Wilhelm Heitmeyer, a social scientist at Bielefeld University, was sharply criticized several years ago when he published a book called "The Temptation of Fundamentalism." The book studied Turkish youth in Germany and concluded that a large number of young Turks who had trouble integrating into mainstream German society harbored sympathies for Islamic fundamentalism.
"At the time we did this study," he says, "such conclusions simply weren't acceptable. But there are few critics left today. Directly after the events of Sept 11 it was startling to see that many Turkish youths in the schools secretly approved; not all, but many."
But that evidence is anecdotal, Mr. Heitmeyer acknowledges, and there are still no empirical studies of the reaction of Turkish youth in Germany to Sept. 11.

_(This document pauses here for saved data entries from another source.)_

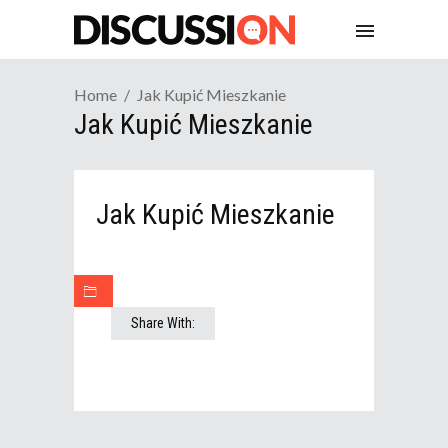
Home
Jak Kupić Mieszkanie
Jak Kupić Mieszkanie
Jak Kupić Mieszkanie
Share With:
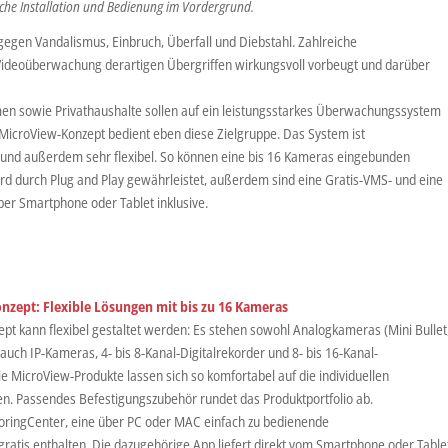
che Installation und Bedienung im Vordergrund.
gegen Vandalismus, Einbruch, Überfall und Diebstahl. Zahlreiche
Videoüberwachung derartigen Übergriffen wirkungsvoll vorbeugt und darüber
men sowie Privathaushalte sollen auf ein leistungsstarkes Überwachungssystem
MicroView-Konzept bedient eben diese Zielgruppe. Das System ist
 und außerdem sehr flexibel. So können eine bis 16 Kameras eingebunden
ird durch Plug and Play gewährleistet, außerdem sind eine Gratis-VMS- und eine
er Smartphone oder Tablet inklusive.
ept: Flexible Lösungen mit bis zu 16 Kameras
 kann flexibel gestaltet werden: Es stehen sowohl Analogkameras (Mini Bullet
uch IP-Kameras, 4- bis 8-Kanal-Digitalrekorder und 8- bis 16-Kanal-
e MicroView-Produkte lassen sich so komfortabel auf die individuellen
n. Passendes Befestigungszubehör rundet das Produktportfolio ab.
toringCenter, eine über PC oder MAC einfach zu bedienende
tis enthalten. Die dazugehörige App liefert direkt vom Smartphone oder Table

Young Turks here often live between two worlds. They speak German and often feel a distant relationship to Turkey, land of their parents and grandparents. Their parents' generation came here in the 1960s and 1970s as so-called "guest workers" to fill jobs in German factories. Germany's political elite expected them to work, save money, and then go home. Until recently, little effort was made to integrate them.
Heitmeyer says integration is the way to avoid the kind of alienation that could make Turkish youth vulnerable to radicalization by extremists. "The greater the opportunities for these young people, the greater their identification with German society will be."